**Source extract**
Wednesday 16 April 2008

On liberal 'condescension'

White people spend a lot of time of worrying about poor people. It takes up a pretty significant portion of their day. They feel guilty and sad that poor people shop at Wal*Mart instead of Whole Foods, that they vote Republican instead of Democratic, that they go to Community College/get a job instead of studying art at a University. It is a poorly guarded secret that, deep down, white people believe if given money and education that all poor people would be EXACTLY like them. In fact, the only reason that poor people make the choices they do is because they have not been given the means to make the right choices and care about the right things.

That's from Stuff White People Like , a website on which I currently fritter away far too much of my time (and which of course should really be called 'Stuff White Liberals Like'). It provides a humorous sidelight on a topic that's been getting a lot of coverage since Barack Obama's 'bitter' speech: the supposed condescension of liberals towards ordinary folks.

Of course, the irony is that Obama is African-American, but since giving the speech he's been turned into an honorary white-liberal-elitist by his detractors. Here's Michael Weiss, for example, glossing the candidate's comments (which I reproduced in full here):

Thus in one fell swoop does Barack Obama label a good portion of the electorate (those “small towns” are not confined to Pennsylvania) resentful, racist, gun-toting Bible nuts—misguided souls in need of someone like himself to shepherd them out of their miserable condition.

**Dataset extract**
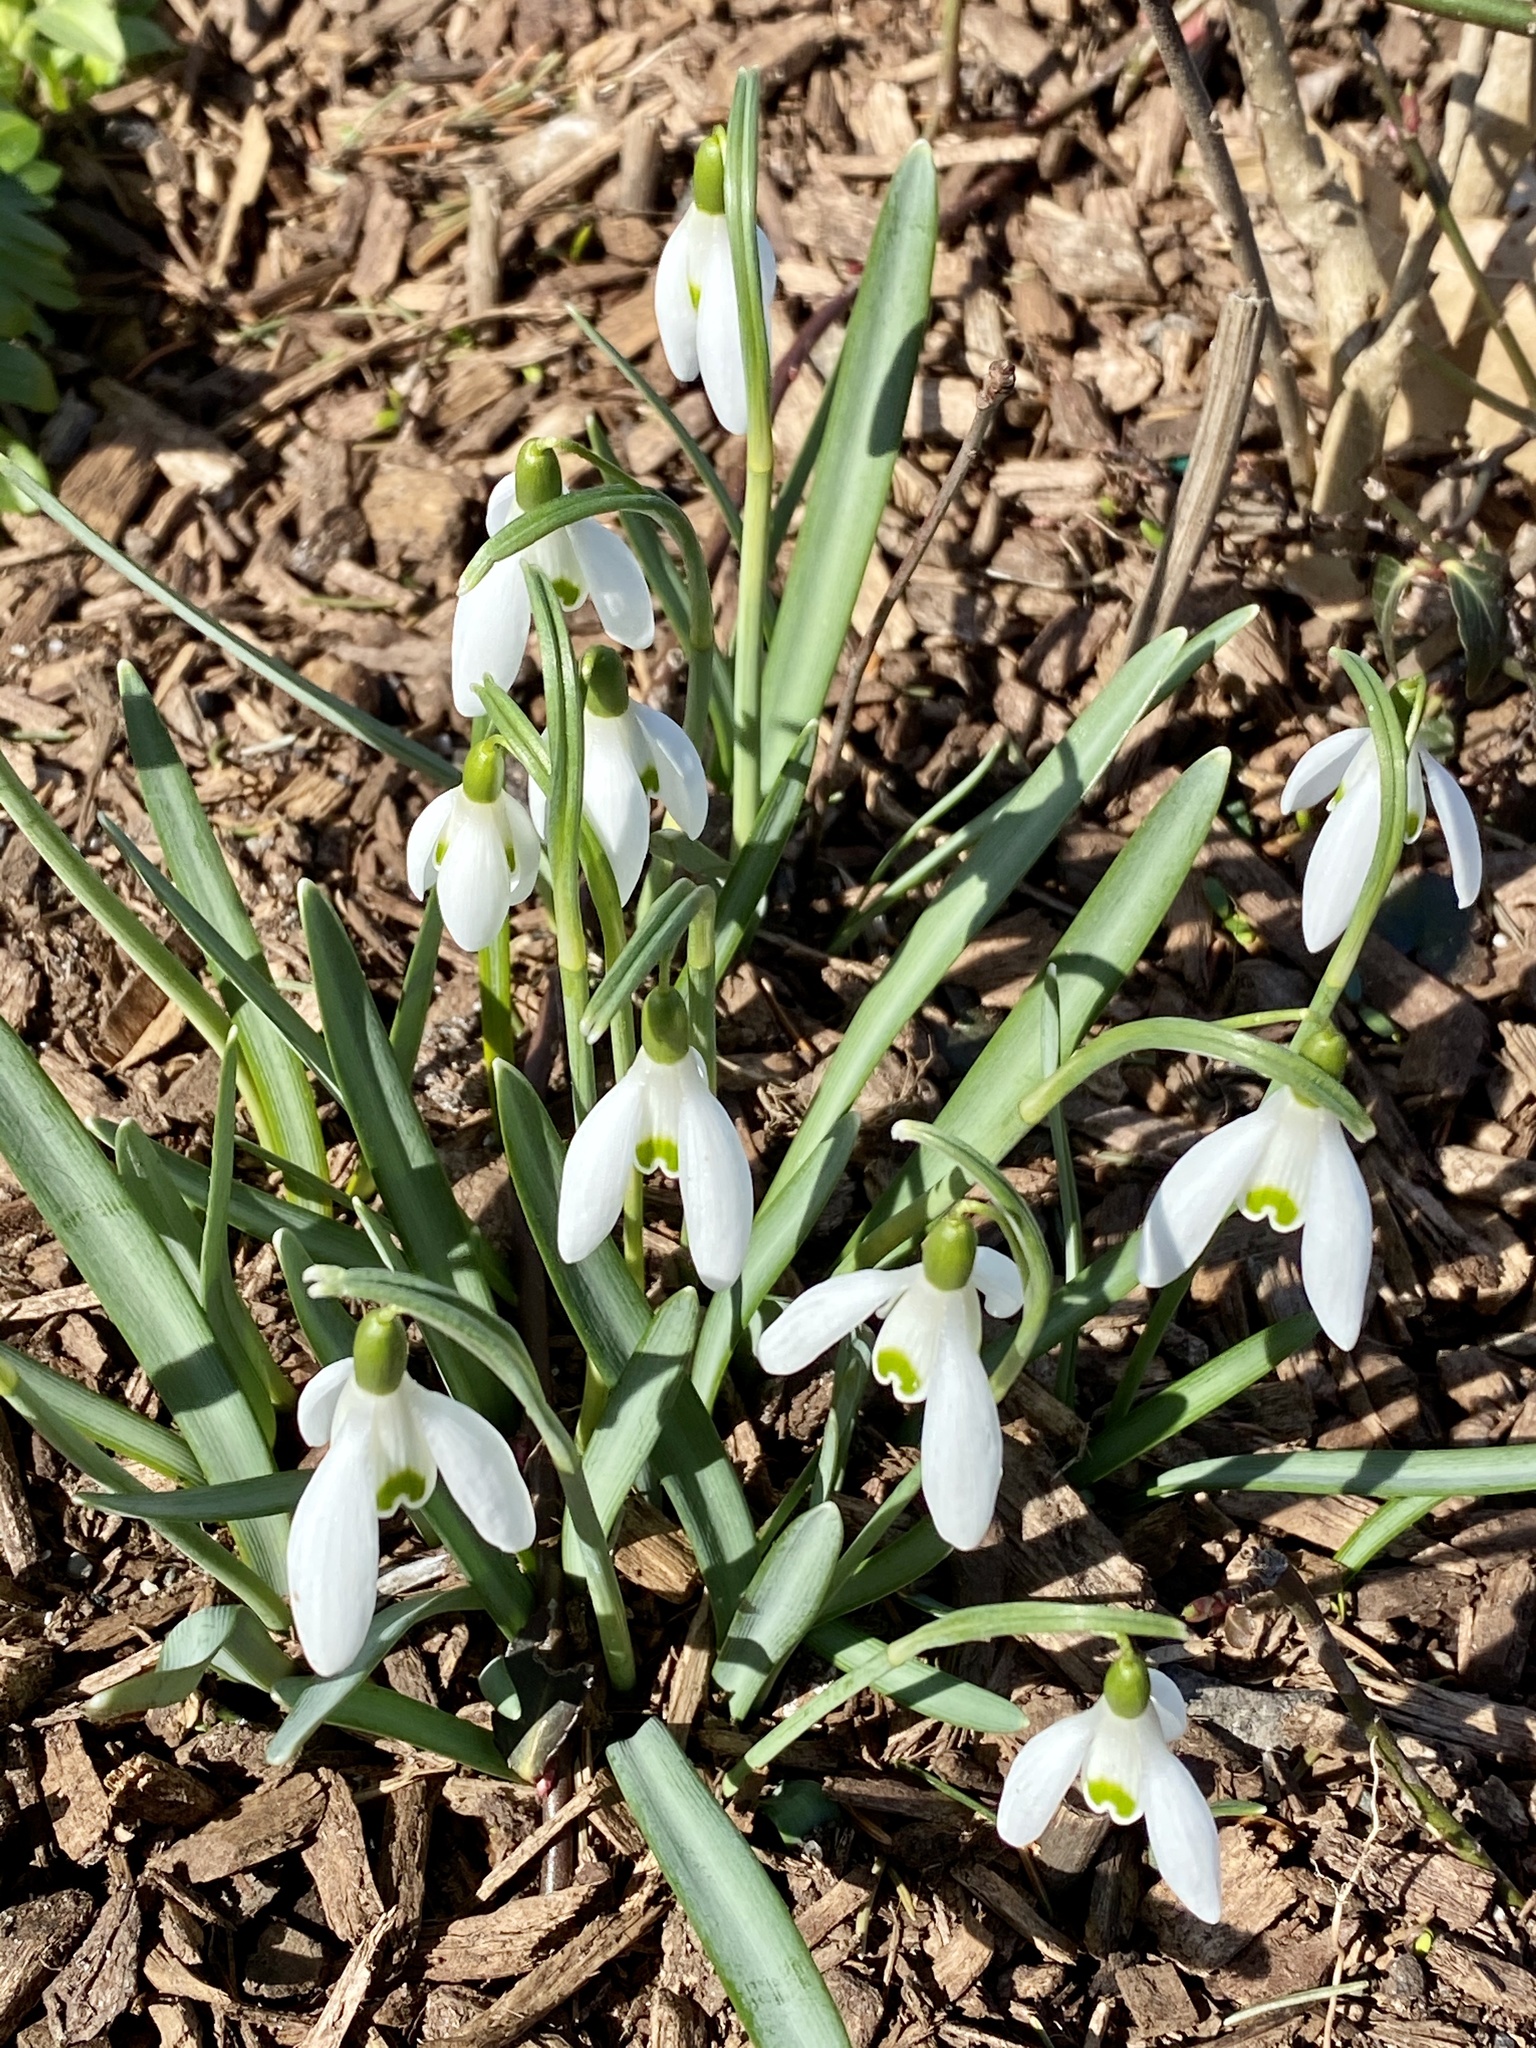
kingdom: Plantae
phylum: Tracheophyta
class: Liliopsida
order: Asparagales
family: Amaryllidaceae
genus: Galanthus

**Exercise instructions**
(1) In the post on liberal condescension, what does the writer say Stuff White People Like should really be called?
(2) From the post on liberal condescension, pull out the passage starting with "White people spend" and going on through "the right things.".

**Results by task**
(1) 'Stuff White Liberals Like'

(2)
White people spend a lot of time of worrying about poor people. It takes up a pretty significant portion of their day. They feel guilty and sad that poor people shop at Wal*Mart instead of Whole Foods, that they vote Republican instead of Democratic, that they go to Community College/get a job instead of studying art at a University. It is a poorly guarded secret that, deep down, white people believe if given money and education that all poor people would be EXACTLY like them. In fact, the only reason that poor people make the choices they do is because they have not been given the means to make the right choices and care about the right things.